Борьба за работу растет среди ткачей изо дня в день. Молодые ткачи, которые могут работать дольше и больше выработать, вытесняют стариков; холостые, могущие прожить и на маленький заработок, вытесняют семейных, нуждающихся в большем. Подрастающие подмастерья вытесняют и тех и других… А тут еще прошел слух, будто какие-то новоиспеченные молодые благотворители собираются открыть ремесленные школы, которые каждый год будут выпускать все новых ткачей.
Мало того, что плохо, так этому плохому стараются еще придать приличный вид; и гладким оно должно быть, и округлым, и хорошо пригнанным, как ярмо на шее.
Недалеко то время, когда семеро ткачей, схватив за полы одного хозяина[54], будут умолять: «Дай, дай нам работу, пускай наполовину бесплатную, пускай задаром, только бы работать, только бы не слышать жалоб наших жен, которым вторят дети…»
Не веришь? Ты считаешь, что всему есть предел и дальше так продолжаться не может? А я верю, что работа — это тоже своего рода хмель, она опьяняет, оглушает, забивает голову так, что теряешь представление о себе и обо всем окружающем; это вроде водки.
У нас свободный мир! Никто не может заставить меня работать; я никому не подвластен! Я работаю, когда хочу, и делаю, что хочу. Я свободная птица, но всякому вольно подстрелить меня, ощипать и положить в горшок. Свободным я мог бы считать себя, если б у меня не было желудка, требующего еды и питья; если бы я не нуждался в жилье, а работал бы для удовлетворения других более возвышенных потребностей. О, тогда бы я совсем по-иному расценивал свой труд! А теперь?
Я хочу получать побольше, хозяин хочет давать поменьше. Мы с ним оба свободны, но он может найти другого на мое место, я же этого не могу.
Сегодня я брошу работу, а завтра меня схватят за шиворот и выбросят из квартиры; послезавтра мне уже будет сводить живот от голода. Пройдет еще день, и я буду горящими глазами смотреть издали на хлеб у торговки на лотке и не смогу заставить себя уйти; хлеб — магнит, и я не в силах оторваться от него.
Сам я еще такого не испытал, но глаза, которые так смотрят на хлеб, мне однажды довелось увидеть… Глаза голодного волка…
Но об этом в другой раз. Поздно, и голова у меня трещит.
Большое спасибо за слова утешения, вернее, за желание утешить меня; разве ты виноват, что даже в голове беднейшего сапожника мир отражается в гораздо лучшем виде, чем он есть на самом деле?

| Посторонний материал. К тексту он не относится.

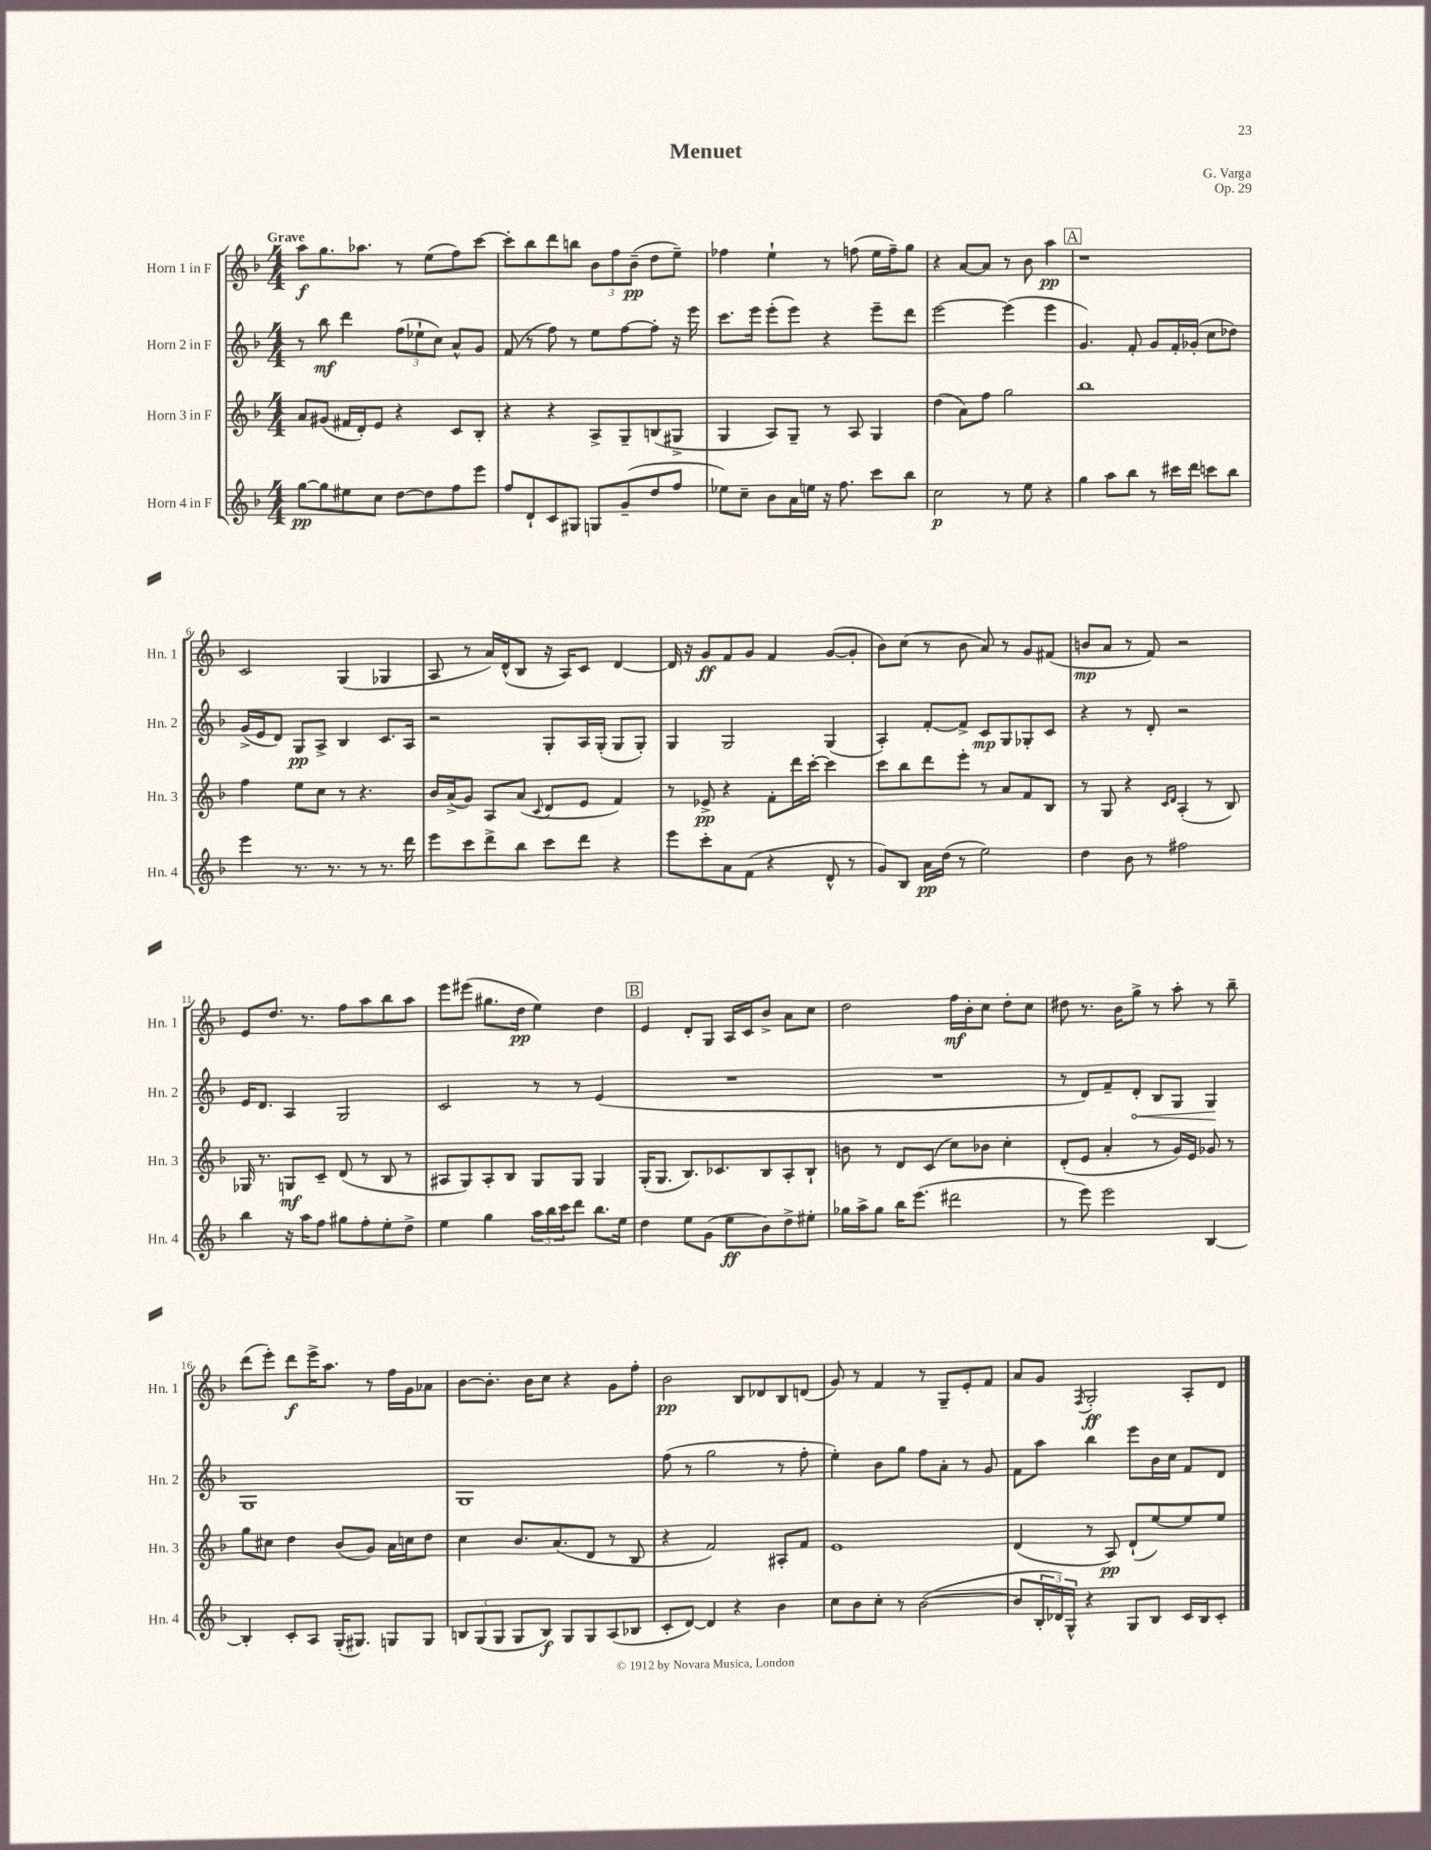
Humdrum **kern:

**kern	**kern	**kern	**kern
*staff4	*staff3	*staff2	*staff1
*clefG2	*clefG2	*clefG2	*clefG2
*k[b-]	*k[b-]	*k[b-]	*k[b-]
*M4/4	*M4/4	*M4/4	*M4/4
[8gg	8a	8r	8aa
8gg]	(8g#	8bb-	8.gg
8ee#	16f#	4ddd	.
.	16d')	.	8.aa-
8cc	8e	.	.
[8dd	4r	(12ff	8r
.	.	12ee-`	.
8dd]	.	.	(8ee
.	.	12cc)	.
8ff	8c	8a^^	8ff)
8eee	8B-'	8g	[8ccc
=	=	=	=
8ff	4r	(8f	8ccc']
8d`	.	8r	8bb-
8c	4r	8ff)	8ddd
8G#	.	8r	8bb
8G	8A^	8ee	12b-
.	.	.	12ff
(8g~	8G~	[8ff	.
.	.	.	(12b-~
8dd	(8B	8ff']	8dd
8ff	8G#^	16r	8ee~)
.	.	16eee	.
=	=	=	=
8ee-)	4G	8.ccc	4ff-
8cc~	.	.	.
.	.	16eee	.
8b-	8A)	(8eee'	4ee`
16a	8G~	8eee)	.
16ee	.	.	.
16r	8r	4r	8r
8.ff	.	.	.
.	8A	.	(8ff
8ccc	4G	8eee~	16ee
.	.	.	16ff~)
8bb-	.	8ddd	8gg
=	=	=	=
2cc	(4dd	[2eee	4r
.	8a)	.	[8a
.	8ff	.	8a]
8r	2gg	(4eee]	8r
8ee	.	.	8b-
4r	.	4eee	4aa
=	=	=	=
4gg	1bb-	4.g)	1r
8aa	.	.	.
8bb-	.	8f'	.
8r	.	8g	.
16ccc#	.	16f'	.
16ddd	.	(16g-'	.
8ccc	.	8cc	.
8bb-	.	8dd-)	.
=	=	=	=
4eee	4ff	(16g^	2c
.	.	16e	.
.	.	8d)	.
8.r	8ee	8G	.
.	8cc	8A^	.
8.r	.	.	.
.	8r	4B-	(4G
8r	4.r	.	.
8.r	.	8.c	4G-
16ddd	.	16A	.
=	=	=	=
8eee	16b-	2r	8A
.	(16a^	.	.
8ccc	8g)	.	8r
8ddd^	8A	.	16a)
.	.	.	(16d^^
8bb-	(8a	.	8B-
.	8qqc	.	.
8ccc	8d	8G'	16r
.	.	.	16A)
8ddd	8e	16A	8c
.	.	(16G'	.
4r	4f)	8G	[4d
.	.	8G')	.
=	=	=	=
8eee	8r	4G	16d]
.	.	.	16r
8ccc'	8e-^	.	8g
8a	4r	2G	8f
(8f	.	.	8g
4r	8f'	.	4f
.	16ddd	.	.
.	[16ccc'	.	.
8d^^	4ccc]	(4G	([8g
8r	.	.	8g']
=	=	=	=
8g)	8ccc	4A')	8b-)
8B-	8bb-	.	(8cc
16a	8ddd	[8f'	8r
(16dd	.	.	.
8r	8eee'	8f^]	8b-
2ee)	8r	8c	8a)
.	8a	8G	8r
.	8f	8G-'	8g
.	8B-	8c	(8f#
=	=	=	=
4dd	8r	4r	8b
.	8G	.	8a
8b-	4r	8r	8r
8r	.	8d'	8f)
.	16qqc	.	.
.	16qqd	.	.
2ff#	(4A'	2r	2r
.	8r	.	.
.	8B-)	.	.
=	=	=	=
4bb-	16G-	16e	8e
.	8.r	8.d	.
.	.	.	8.dd
16r	8G	4A	.
16aa	.	.	8.r
8ff	8c~	.	.
8gg#	(8d	2G	8ff
8ff'	8r	.	8aa
8ee'	8B-	.	8bb-
8dd^	8r	.	8aa
=	=	=	=
4ee	8A#	2c	8eee
.	8G)	.	(8eee#
4gg	8A#'	.	8.gg#
.	8B-	.	.
.	.	.	16dd
24aa	8G	8r	4ee)
24bb-	.	.	.
24ccc	.	.	.
8ddd	8G	8r	.
8.bb-	4G	(4e	4dd
16ee	.	.	.
=	=	=	=
4dd	(16G'	1r	4e
.	8.G	.	.
8ee	8.B-)	.	8d'
(8g	.	.	8G
.	8.c-	.	.
8ee	.	.	16A
.	.	.	16c
8b-)	8B-	.	8b-^
8dd^	8A'	.	8a
8ee#'	8B-`	.	8cc
=	=	=	=
16gg-	8b	1r	2dd
16aa^	.	.	.
8gg-	8r	.	.
16bb-	8d	.	.
(8.eee	.	.	.
.	(8c	.	.
2ddd#	8cc)	.	16ff
.	.	.	16b-'
.	8b-	.	8cc
.	4cc'	.	8dd'
.	.	.	8cc
=	=	=	=
8r	(8d'	8r	8dd#
8eee)	8e	8d)	8.r
2eee	4a'	8f~	.
.	.	.	16b-
.	.	8d'	8gg^
.	8r	8B-	8r
.	16g)	8G	8aa'
.	16e	.	.
[4B-	8g-	4G	8r
.	8r	.	8bb-~
=	=	=	=
4B-']	8gg	1G	(8ddd
.	8cc#	.	8eee')
8c'	4dd	.	8ddd
8A	.	.	16eee^
.	.	.	8.aa
(16G'	(8b-	.	.
8.G#)	.	.	.
.	8g)	.	8r
8G	16a	.	16ff
.	16cc	.	16g
8G	8dd	.	8a-
=	=	=	=
12B	4cc	1G	[8b-
(12G	.	.	.
.	.	.	8.b-']
12G	.	.	.
8G	8.b-	.	.
.	.	.	16b-
8B)	.	.	8cc
.	(8.a	.	.
8G	.	.	4r
8G	8d	.	.
(8A	8r	.	8g
8B-	8B-	.	8ff'
=	=	=	=
8c'	4r	(8ff	2b-
[8d)	.	8r	.
4d]	2f)	2gg	.
4r	.	.	8B-
.	.	.	8d-
4b-	8A#'	8r	8B-
.	8f	8ff'	(8d
=	=	=	=
8cc	1e	4ee')	8g)
8b-	.	.	8r
8cc'	.	8b-	4f
8r	.	8gg	.
([2b-	.	8ff	8r
.	.	8a'	8G~
.	.	8r	8e'
.	.	8g	8f
=	=	=	=
8b-]	(4d	8f	8a
24B-'	.	8aa	8g
24d-)	.	.	.
24G^^	.	.	.
.	.	.	8qF
4r	8r	4bb-	2G'
.	8A)	.	.
8G	(8d`	8eee	.
8B-	[8ee)	16b-	.
.	.	16cc	.
16c	8ee]	8f	8A'
16B-	.	.	.
8c'	8ee	8d	8d
==	==	==	==
*-	*-	*-	*-
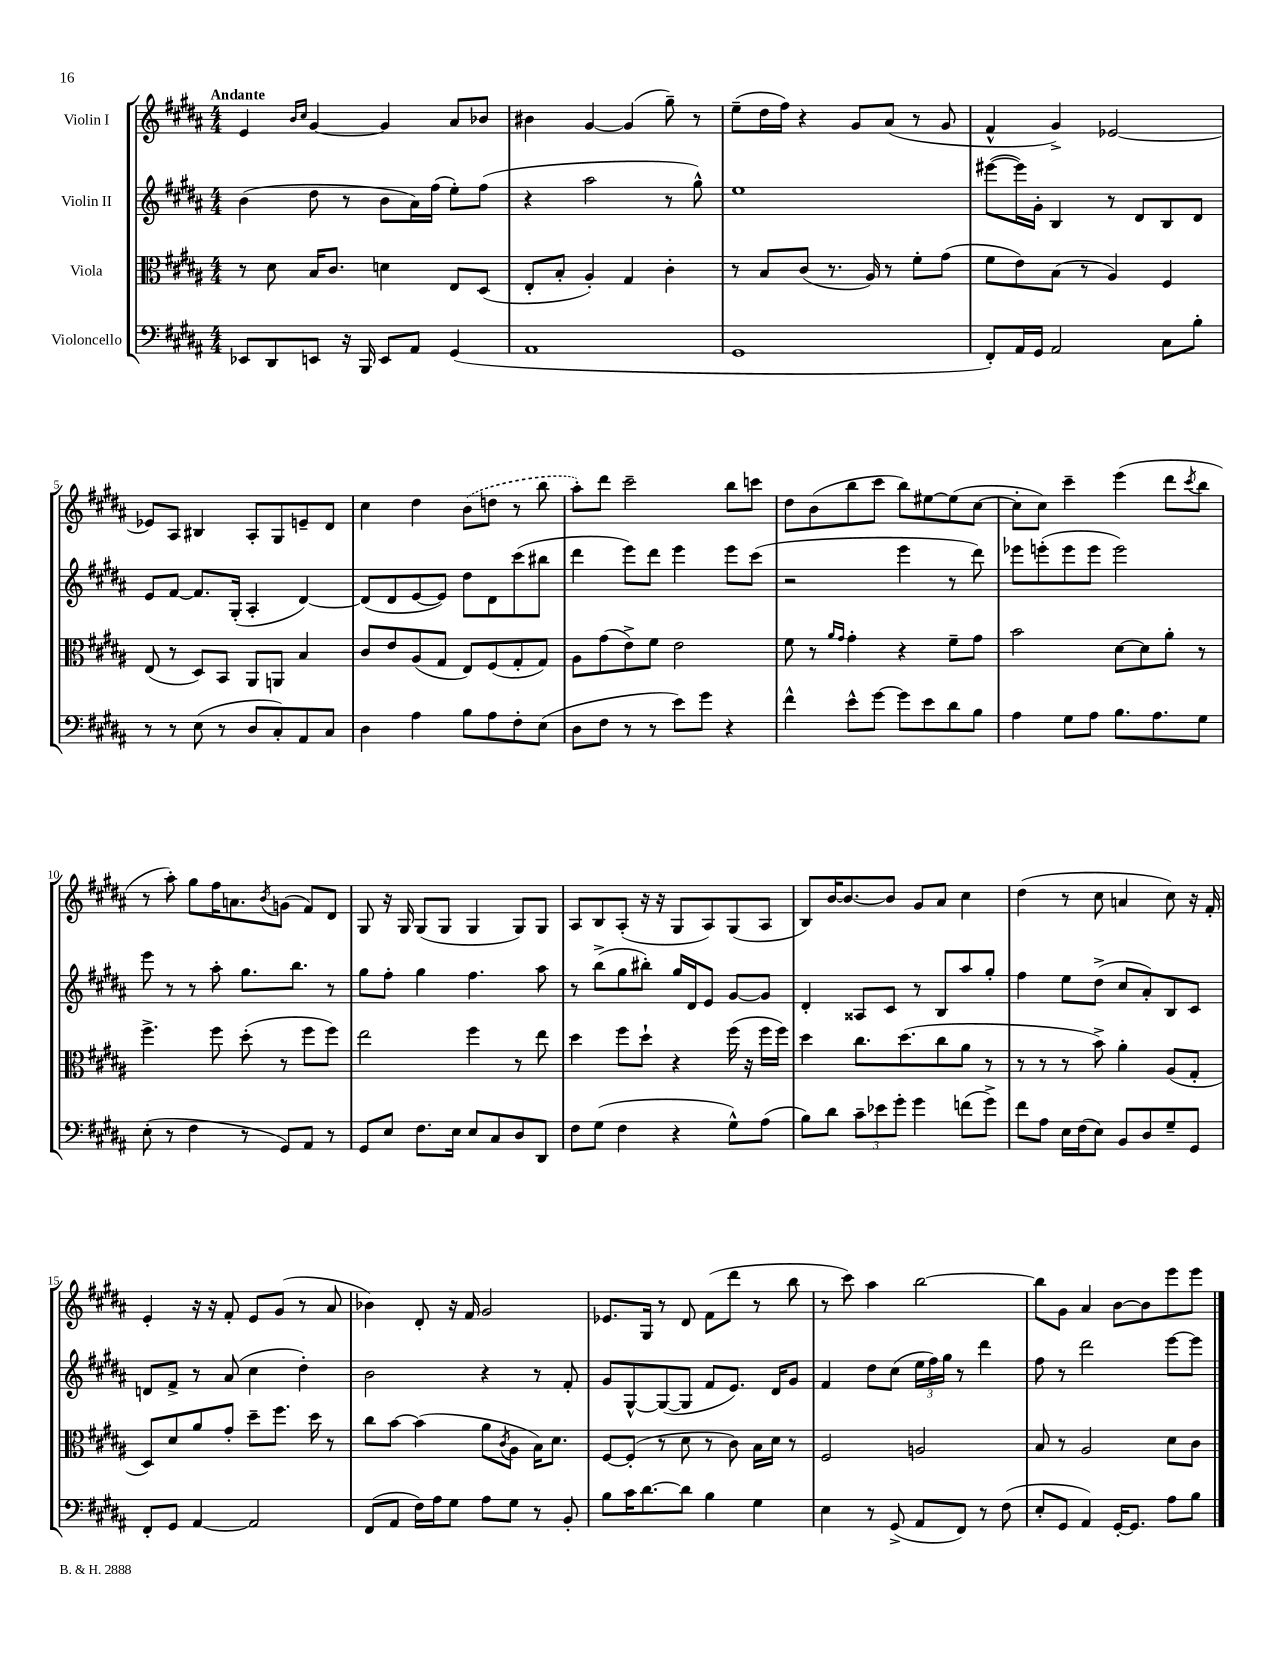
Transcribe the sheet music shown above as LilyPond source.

<<
\new StaffGroup <<
\new Staff = "s0" \with { instrumentName = "Violin I" } {
    \clef treble \key b \major \numericTimeSignature \time 4/4 \tempo "Andante"
    e'4 \grace { b'16 cis''16 } gis'4~ gis'4 ais'8 bes'8 |
    bis'4 gis'4~ gis'4( gis''8--) r8 |
    e''8--( dis''16 fis''16) r4 gis'8 ais'8( r8 gis'8 |
    fis'4-^ gis'4->) ees'2~ |
    ees'8 ais8 bis4 ais8-. gis8 e'8-- dis'8 |
    cis''4 dis''4 \once \slurDashed b'8( d''8 r8 b''8 |
    ais''8-.) dis'''8 cis'''2-- b''8 c'''8 |
    dis''8 b'8( b''8 cis'''8 b''8) eis''8~ eis''8( cis''8~ |
    cis''8-. cis''8) cis'''4-- e'''4( dis'''8 \acciaccatura { cis'''8 } b''8 |
    r8 ais''8-.) gis''8 fis''16 a'8. \acciaccatura { b'8 } g'8( fis'8) dis'8 |
    gis8 r16 gis16 gis8( gis8 gis4 gis8) gis8 |
    ais8 b8 ais8-.( r16 r16 gis8 ais8) gis8( ais8 |
    b8) b'16~ b'8.~ b'8 gis'8 ais'8 cis''4 |
    dis''4( r8 cis''8 a'4 cis''8) r16 fis'16-. |
    e'4-. r16 r16 fis'8-. e'8 gis'8( r8 ais'8 |
    bes'4) dis'8-. r16 fis'16 gis'2 |
    ees'8. gis16 r8 dis'8 fis'8( dis'''8 r8 b''8 |
    r8 cis'''8) ais''4 b''2~ |
    b''8 gis'8 ais'4 b'8~ b'8 e'''8 e'''8 \bar "|." |
}
\new Staff = "s1" \with { instrumentName = "Violin II" } {
    \clef treble \key b \major \numericTimeSignature \time 4/4
    b'4( dis''8 r8 b'8 ais'16) fis''16( e''8-.) fis''8( |
    r4 ais''2 r8 gis''8-^) |
    e''1 |
    eis'''8~( eis'''16) gis'16-. b4 r8 dis'8 b8 dis'8 |
    e'8 fis'8~ fis'8. gis16-.( ais4-. dis'4~) |
    dis'8( dis'8 e'8~ e'8) dis''8 dis'8 cis'''8( bis''8 |
    dis'''4 e'''8) dis'''8 e'''4 e'''8 cis'''8( |
    r2 e'''4 r8 dis'''8) |
    ees'''8 e'''8-.( e'''8 e'''8 e'''2) |
    e'''8 r8 r8 ais''8-. gis''8. b''8. r8 |
    gis''8 fis''8-. gis''4 fis''4. ais''8 |
    r8 b''8->( gis''8 bis''8-.) gis''16 dis'16 e'8 gis'8~ gis'8 |
    dis'4-. aisis8 cis'8 r8 b8 ais''8 gis''8-. |
    fis''4 e''8 dis''8->( cis''8 ais'8-.) b8 cis'8 |
    d'8 fis'8-> r8 ais'8( cis''4 dis''4-.) |
    b'2 r4 r8 fis'8-. |
    gis'8 gis8~-^ gis8~( gis8 fis'8 e'8.) dis'16 gis'8 |
    fis'4 dis''8 cis''8( \tuplet 3/2 { e''16 fis''16) gis''16 } r8 dis'''4 |
    fis''8 r8 dis'''2 e'''8~ e'''8 \bar "|." |
}
\new Staff = "s2" \with { instrumentName = "Viola" } {
    \clef alto \key b \major \numericTimeSignature \time 4/4
    r8 dis'8 b16 cis'8. d'4 e8 dis8( |
    e8-. b8-. ais4-.) gis4 cis'4-. |
    r8 b8 cis'8( r8. ais16) r8 fis'8-. gis'8( |
    fis'8 e'8) b8( r8 ais4) fis4 |
    e8( r8 dis8) b,8 ais,8 a,8 b4 |
    cis'8 e'8 ais8( gis8 e8) fis8( gis8-. gis8) |
    ais8 gis'8( e'8->) fis'8 e'2 |
    fis'8 r8 \grace { ais'16 gis'16 } gis'4-. r4 fis'8-- gis'8 |
    b'2 dis'8~ dis'8 ais'8-. r8 |
    fis''4.-> fis''8 dis''8-.( r8 fis''8 fis''8) |
    e''2 fis''4 r8 e''8 |
    dis''4 fis''8 dis''8-! r4 fis''16( r16 fis''16 fis''16) |
    dis''4 cis''8. dis''8.( cis''8 ais'8 r8 |
    r8 r8 r8 b'8->) ais'4-. ais8( gis8-. |
    dis8) dis'8 ais'8 gis'8-. dis''8-- fis''8. dis''16 r8 |
    cis''8 b'8~ b'4( ais'8 \acciaccatura { cis'8 } ais8 b16) dis'8. |
    fis8~ fis8-.( r8 dis'8 r8 cis'8) b16 dis'16 r8 |
    fis2 a2 |
    b8 r8 ais2 dis'8 cis'8 \bar "|." |
}
\new Staff = "s3" \with { instrumentName = "Violoncello" } {
    \clef bass \key b \major \numericTimeSignature \time 4/4
    ees,8 dis,8 e,8 r16 b,,16 e,8 ais,8 gis,4( |
    ais,1 |
    gis,1 |
    fis,8-.) ais,16 gis,16 ais,2 cis8 b8-. |
    r8 r8 e8( r8 dis8 cis8-.) ais,8 cis8 |
    dis4 ais4 b8 ais8 fis8-. e8( |
    dis8 fis8 r8 r8 e'8) gis'8 r4 |
    fis'4-^ e'8-^ gis'8~ gis'8 e'8 dis'8 b8 |
    ais4 gis8 ais8 b8. ais8. gis8 |
    e8-.( r8 fis4 r8 gis,8) ais,8 r8 |
    gis,8 e8 fis8. e16 e8 cis8 dis8 dis,8 |
    fis8 gis8( fis4 r4 gis8-^) ais8( |
    b8) dis'8 \tuplet 3/2 { cis'8-- ees'8 gis'8-. } gis'4 f'8( gis'8->) |
    fis'8 ais8 e16 fis16( e8) b,8 dis8 gis8-- gis,8 |
    fis,8-. gis,8 ais,4~ ais,2 |
    fis,8( ais,8 fis16) ais16 gis8 ais8 gis8 r8 b,8-. |
    b8 cis'16 dis'8.~ dis'8 b4 gis4 |
    e4 r8 gis,8->( ais,8 fis,8) r8 fis8( |
    e8-. gis,8 ais,4) gis,16~-. gis,8. ais8 b8 \bar "|." |
}
>>
>>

Твои мысли сапожника в переводе на мой язык, язык ткача, читаются так: хорошие и плохие времена сменяют друг друга, как лето и зима; если теперь работы мало, а свободных рук излишек, то скоро, когда запас товаров будет распродан, станет наоборот: работы в преизбытке, а ткачей мало. И тогда наступит рай на земле. Нас, ткачей, начнут днем с огнем искать, а отыскав у будут молить: «Вытряхните наши карманы, только работайте! Луну с неба вам добудем, только берите в руки челнок!» За звезду ткач будет получать невесть сколько, ткач в золоте будет ходить…
И только я вымолвлю слово, ты примчишься с душой моей Мирьям на бричке или же верхом, и сыграем свадьбу в добрый час…
Эх ты, старый дурень! Ну и раздул же ты мыльный пузырь! Расскажу тебе историю, от людей слышал: когда-то злой колдун ополчился против жителей одного местечка и стал строить им козни. Но так как они отличались благочестием и местечко было полно святынь, колдун там не очень преуспевал. Пораздумав, он обернулся коробейником и начал скупать все священное. Платил он щедро, чистым золотом! За связку цицес — золотой, за псалтырь, за амулет — золотой, только давай, вот до чего дошло! По слухам, этот товар коробейник переправлял в Америку — нашел место для святынь…
Народ поверил и стал выносить из домов все священное. Вначале соблазнились самые бедные — водоносы и носильщики, за ними — мастеровые, а вслед за мастеровыми — уважаемые хозяева. Польстились на золото служки, канторы, дайены[55], резники… Никто не устоял… Даже раввин и тот оголил свой дом; за деньги можно будет потом другие святыни купить.
Когда в местечке не стало святынь, колдун получил власть над людьми и начал изводить их всякими злыми недугами…
А помощи ждать неоткуда: ни амулета на косяке двери или в окне, ни священной книги на полке!
54
Здесь перефразирован библейский стих: «И ухватятся семь женщин за одного мужчину в тот день и скажут: свой хлеб будем есть и свою одежду будем носить, только пусть будем называться твоим именем, — сними с нас позор» (Исайя, IV, 1).